Generally we create 3 SSIDs - GUEST, BYOD, CORP. Guest and byod we want clients isolated and corp we want discover-able. But this seems not possible on Meraki.
I have a setup here where 3 device son the same network need to communicate with each other, the workaround I had to use was crate a new SSID and put one device in that which allowed me to get communication between two of the hosts working, but that is obviously not scalabale.
I am wondering how corporates are dealing with devices like wireless printers, handheld scanners and P2P Skype calls? Is there any other way to achieve this that I am not aware of, and if not is it on the road map?
I see thank you.
So would I be right in assuming, the MX cannot act as a DHCP server in bridge mode and a dedicated server would be required?
Ok sounds like a better approach, will give it a try.
i think this better using vlan for separate other network, as i use i create vlan for production network, and let meraki dhcp use for guest and block unecessery network to network with firewall.
for guest i use meraki DHCP with Facebook login which i think it's best option especially for easy to use to customers 🙂
Did your question get answered?
I'd start by making a list of all your types of devices and their requirements.

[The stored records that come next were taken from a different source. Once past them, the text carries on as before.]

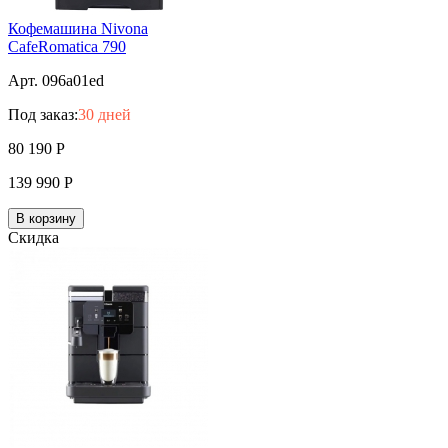
Кофемашина Nivona
CafeRomatica 790
Арт. 096a01ed
Под заказ:
30 дней
80 190
Р
139 990
Р
В корзину
Скидка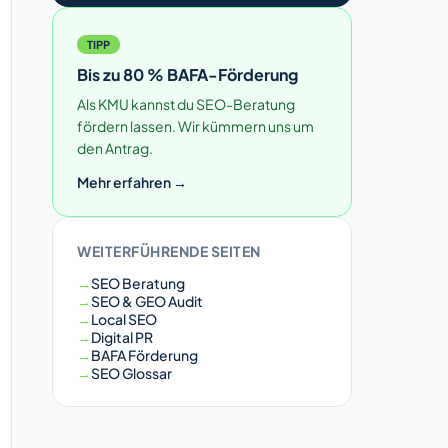
TIPP
Bis zu 80 % BAFA-Förderung
Als KMU kannst du SEO-Beratung
fördern lassen. Wir kümmern uns um
den Antrag.
Mehr erfahren →
WEITERFÜHRENDE SEITEN
SEO Beratung
SEO & GEO Audit
Local SEO
Digital PR
BAFA Förderung
SEO Glossar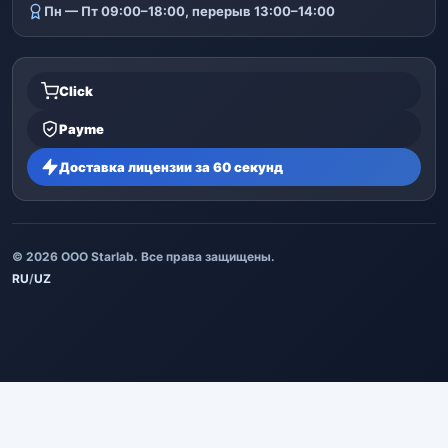
Пн — Пт 09:00–18:00, перерыв 13:00–14:00
Click
Payme
Доставка лицензии за 60 секунд
© 2026 ООО Starlab. Все права защищены.
RU
/
UZ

Guest Devices - will guests ever need access to a printer? If not, Meraki DHCP + Firewall could work. Note that captive portal devices get assigned a weird policy and don't follow the MR L3 firewall rules, so you need an upstream firewall. Another option is to tunnel guest traffic to an MX, or simply put guests on a VLAN with a firewall that limits it. If you go with a VLAN, you'll need to implement the MR's isolation feature and firewall settings to prevent communication between devices on the same VLAN.
Employee BYO Devices - How do you want to handle these? You could use Meraki Trusted Access or Systems Manager Sentry for secure connectivity, it's pretty awesome. Or you can use your corporate credentials to login via 802.1x, but that's definitely a way to expose your unmanaged devices to potential honeypot attacks. Most users/devices will "leak" your enterprise credentials to any random access point that broadcasts nearby. If you educate users not to accept certificates from unknown WiFi access points, well who are we kidding! That's never going to happen. Use Trusted Access. The alternative is a BYOD WPA2-PSK network with splash page to authorize devices. If you want to do this all easily, try a add-on product like Splash Access (www.splashaccess.com) or any captive portal guest solution from Meraki's app store (https://apps.meraki.io/)

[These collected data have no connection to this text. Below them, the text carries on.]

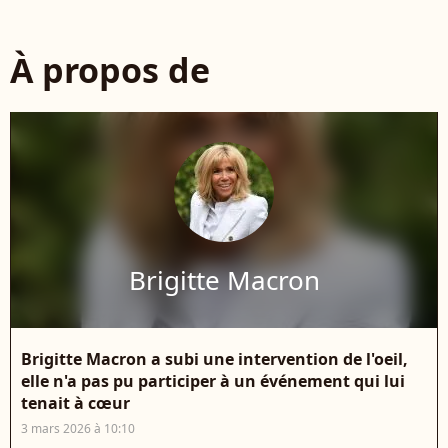
À propos de
Brigitte Macron
Brigitte Macron a subi une intervention de l'oeil,
elle n'a pas pu participer à un événement qui lui
tenait à cœur
3 mars 2026 à 10:10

Employee Corporate Devices - You should be using EAP-TLS with certificate authentication if your security is important to you. But if not, go ahead use AD logins but at least configure your devices WiFi with Active Directory or Systems Manager or Trusted Access or some other MDM/EMM.
Handheld Scanners - Most scanners I know have strange WiFi requirements, you want to avoid a separate network for these devices, but it might come at a cost of roaming. Consider and TEST the impact of 11r and 11w before enabling.
Printers - Please tell me you aren't using wireless printers. Sorry to be snarky, but please use ethernet for printers. Most of these devices are terrible at WiFi security.
thanks for the very informative reply!
Yes my question was answered thank you. My questions were more theory based, I work for a service provider who has a variety of clients (hospitals, retail, agriculture etc) so there is a fine balancing act between security and functionality.
In my case (lab setup) the answer was to switch to bridge mode and use layer 3 and DHCP on the MX which is working well.